# Task objective:
Reproduce the data below character for character, keeping every line in its original order.

################

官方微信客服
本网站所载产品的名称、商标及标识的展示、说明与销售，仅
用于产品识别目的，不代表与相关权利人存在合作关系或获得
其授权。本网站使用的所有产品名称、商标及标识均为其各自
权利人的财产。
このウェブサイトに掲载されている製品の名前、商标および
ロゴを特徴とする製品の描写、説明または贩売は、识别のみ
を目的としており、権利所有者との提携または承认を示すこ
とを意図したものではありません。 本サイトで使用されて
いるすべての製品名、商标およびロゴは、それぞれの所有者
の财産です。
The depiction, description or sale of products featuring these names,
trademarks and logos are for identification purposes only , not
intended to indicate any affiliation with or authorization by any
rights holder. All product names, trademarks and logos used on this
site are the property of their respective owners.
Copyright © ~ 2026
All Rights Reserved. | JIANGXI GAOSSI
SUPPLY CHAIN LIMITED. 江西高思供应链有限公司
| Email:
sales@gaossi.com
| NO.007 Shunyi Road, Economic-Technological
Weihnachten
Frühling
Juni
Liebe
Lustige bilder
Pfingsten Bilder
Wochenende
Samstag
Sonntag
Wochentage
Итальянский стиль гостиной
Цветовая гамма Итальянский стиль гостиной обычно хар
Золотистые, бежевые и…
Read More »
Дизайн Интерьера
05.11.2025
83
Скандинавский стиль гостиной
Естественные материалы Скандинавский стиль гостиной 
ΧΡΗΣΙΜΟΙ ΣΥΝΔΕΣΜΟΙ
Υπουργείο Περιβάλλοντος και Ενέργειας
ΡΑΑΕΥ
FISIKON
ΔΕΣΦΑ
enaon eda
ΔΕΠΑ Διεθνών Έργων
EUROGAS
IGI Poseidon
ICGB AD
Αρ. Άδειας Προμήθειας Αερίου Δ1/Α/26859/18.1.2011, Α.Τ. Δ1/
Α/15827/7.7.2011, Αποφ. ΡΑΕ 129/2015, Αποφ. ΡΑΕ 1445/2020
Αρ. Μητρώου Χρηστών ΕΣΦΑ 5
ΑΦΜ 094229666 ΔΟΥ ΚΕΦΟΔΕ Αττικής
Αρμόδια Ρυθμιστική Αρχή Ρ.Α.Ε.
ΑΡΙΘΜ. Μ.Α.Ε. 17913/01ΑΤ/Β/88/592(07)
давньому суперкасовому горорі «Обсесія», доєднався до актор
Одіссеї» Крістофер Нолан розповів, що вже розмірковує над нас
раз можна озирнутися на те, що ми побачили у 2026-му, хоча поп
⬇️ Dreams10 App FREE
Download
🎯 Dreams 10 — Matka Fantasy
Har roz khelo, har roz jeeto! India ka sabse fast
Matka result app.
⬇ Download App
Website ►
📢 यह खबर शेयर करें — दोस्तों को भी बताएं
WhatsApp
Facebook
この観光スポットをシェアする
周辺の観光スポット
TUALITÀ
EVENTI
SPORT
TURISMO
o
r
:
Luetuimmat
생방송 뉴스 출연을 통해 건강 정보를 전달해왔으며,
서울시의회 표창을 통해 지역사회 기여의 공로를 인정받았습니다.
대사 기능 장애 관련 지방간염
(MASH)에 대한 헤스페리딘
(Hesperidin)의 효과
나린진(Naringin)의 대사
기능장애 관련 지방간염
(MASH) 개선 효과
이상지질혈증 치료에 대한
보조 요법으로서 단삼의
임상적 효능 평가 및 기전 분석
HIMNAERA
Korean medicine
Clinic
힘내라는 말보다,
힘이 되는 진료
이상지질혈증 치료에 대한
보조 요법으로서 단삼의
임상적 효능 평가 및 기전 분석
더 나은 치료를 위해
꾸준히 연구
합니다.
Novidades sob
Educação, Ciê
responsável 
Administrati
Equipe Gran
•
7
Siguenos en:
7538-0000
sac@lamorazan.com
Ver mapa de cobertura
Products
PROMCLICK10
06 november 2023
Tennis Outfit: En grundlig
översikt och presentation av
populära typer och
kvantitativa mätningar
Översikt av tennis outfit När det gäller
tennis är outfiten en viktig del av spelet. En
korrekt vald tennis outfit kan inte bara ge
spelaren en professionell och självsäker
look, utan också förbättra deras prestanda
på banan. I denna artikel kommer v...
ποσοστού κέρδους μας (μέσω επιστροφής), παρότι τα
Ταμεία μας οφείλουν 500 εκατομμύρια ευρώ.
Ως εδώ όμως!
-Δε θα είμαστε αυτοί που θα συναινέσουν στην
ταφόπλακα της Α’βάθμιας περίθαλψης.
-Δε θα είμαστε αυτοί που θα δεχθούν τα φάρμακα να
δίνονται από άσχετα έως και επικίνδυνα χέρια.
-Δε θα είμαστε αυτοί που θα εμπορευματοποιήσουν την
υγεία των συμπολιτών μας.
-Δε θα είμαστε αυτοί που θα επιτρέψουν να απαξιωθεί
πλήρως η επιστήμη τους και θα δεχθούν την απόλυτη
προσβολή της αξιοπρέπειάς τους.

################

# The answer:
官方微信客服
本网站所载产品的名称、商标及标识的展示、说明与销售，仅
用于产品识别目的，不代表与相关权利人存在合作关系或获得
其授权。本网站使用的所有产品名称、商标及标识均为其各自
权利人的财产。
このウェブサイトに掲载されている製品の名前、商标および
ロゴを特徴とする製品の描写、説明または贩売は、识别のみ
を目的としており、権利所有者との提携または承认を示すこ
とを意図したものではありません。 本サイトで使用されて
いるすべての製品名、商标およびロゴは、それぞれの所有者
の财産です。
The depiction, description or sale of products featuring these names,
trademarks and logos are for identification purposes only , not
intended to indicate any affiliation with or authorization by any
rights holder. All product names, trademarks and logos used on this
site are the property of their respective owners.
Copyright © ~ 2026
All Rights Reserved. | JIANGXI GAOSSI
SUPPLY CHAIN LIMITED. 江西高思供应链有限公司
| Email:
sales@gaossi.com
| NO.007 Shunyi Road, Economic-Technological
Weihnachten
Frühling
Juni
Liebe
Lustige bilder
Pfingsten Bilder
Wochenende
Samstag
Sonntag
Wochentage
Итальянский стиль гостиной
Цветовая гамма Итальянский стиль гостиной обычно хар
Золотистые, бежевые и…
Read More »
Дизайн Интерьера
05.11.2025
83
Скандинавский стиль гостиной
Естественные материалы Скандинавский стиль гостиной 
ΧΡΗΣΙΜΟΙ ΣΥΝΔΕΣΜΟΙ
Υπουργείο Περιβάλλοντος και Ενέργειας
ΡΑΑΕΥ
FISIKON
ΔΕΣΦΑ
enaon eda
ΔΕΠΑ Διεθνών Έργων
EUROGAS
IGI Poseidon
ICGB AD
Αρ. Άδειας Προμήθειας Αερίου Δ1/Α/26859/18.1.2011, Α.Τ. Δ1/
Α/15827/7.7.2011, Αποφ. ΡΑΕ 129/2015, Αποφ. ΡΑΕ 1445/2020
Αρ. Μητρώου Χρηστών ΕΣΦΑ 5
ΑΦΜ 094229666 ΔΟΥ ΚΕΦΟΔΕ Αττικής
Αρμόδια Ρυθμιστική Αρχή Ρ.Α.Ε.
ΑΡΙΘΜ. Μ.Α.Ε. 17913/01ΑΤ/Β/88/592(07)
давньому суперкасовому горорі «Обсесія», доєднався до актор
Одіссеї» Крістофер Нолан розповів, що вже розмірковує над нас
раз можна озирнутися на те, що ми побачили у 2026-му, хоча поп
⬇️ Dreams10 App FREE
Download
🎯 Dreams 10 — Matka Fantasy
Har roz khelo, har roz jeeto! India ka sabse fast
Matka result app.
⬇ Download App
Website ►
📢 यह खबर शेयर करें — दोस्तों को भी बताएं
WhatsApp
Facebook
この観光スポットをシェアする
周辺の観光スポット
TUALITÀ
EVENTI
SPORT
TURISMO
o
r
:
Luetuimmat
생방송 뉴스 출연을 통해 건강 정보를 전달해왔으며,
서울시의회 표창을 통해 지역사회 기여의 공로를 인정받았습니다.
대사 기능 장애 관련 지방간염
(MASH)에 대한 헤스페리딘
(Hesperidin)의 효과
나린진(Naringin)의 대사
기능장애 관련 지방간염
(MASH) 개선 효과
이상지질혈증 치료에 대한
보조 요법으로서 단삼의
임상적 효능 평가 및 기전 분석
HIMNAERA
Korean medicine
Clinic
힘내라는 말보다,
힘이 되는 진료
이상지질혈증 치료에 대한
보조 요법으로서 단삼의
임상적 효능 평가 및 기전 분석
더 나은 치료를 위해
꾸준히 연구
합니다.
Novidades sob
Educação, Ciê
responsável 
Administrati
Equipe Gran
•
7
Siguenos en:
7538-0000
sac@lamorazan.com
Ver mapa de cobertura
Products
PROMCLICK10
06 november 2023
Tennis Outfit: En grundlig
översikt och presentation av
populära typer och
kvantitativa mätningar
Översikt av tennis outfit När det gäller
tennis är outfiten en viktig del av spelet. En
korrekt vald tennis outfit kan inte bara ge
spelaren en professionell och självsäker
look, utan också förbättra deras prestanda
på banan. I denna artikel kommer v...
ποσοστού κέρδους μας (μέσω επιστροφής), παρότι τα
Ταμεία μας οφείλουν 500 εκατομμύρια ευρώ.
Ως εδώ όμως!
-Δε θα είμαστε αυτοί που θα συναινέσουν στην
ταφόπλακα της Α’βάθμιας περίθαλψης.
-Δε θα είμαστε αυτοί που θα δεχθούν τα φάρμακα να
δίνονται από άσχετα έως και επικίνδυνα χέρια.
-Δε θα είμαστε αυτοί που θα εμπορευματοποιήσουν την
υγεία των συμπολιτών μας.
-Δε θα είμαστε αυτοί που θα επιτρέψουν να απαξιωθεί
πλήρως η επιστήμη τους και θα δεχθούν την απόλυτη
προσβολή της αξιοπρέπειάς τους.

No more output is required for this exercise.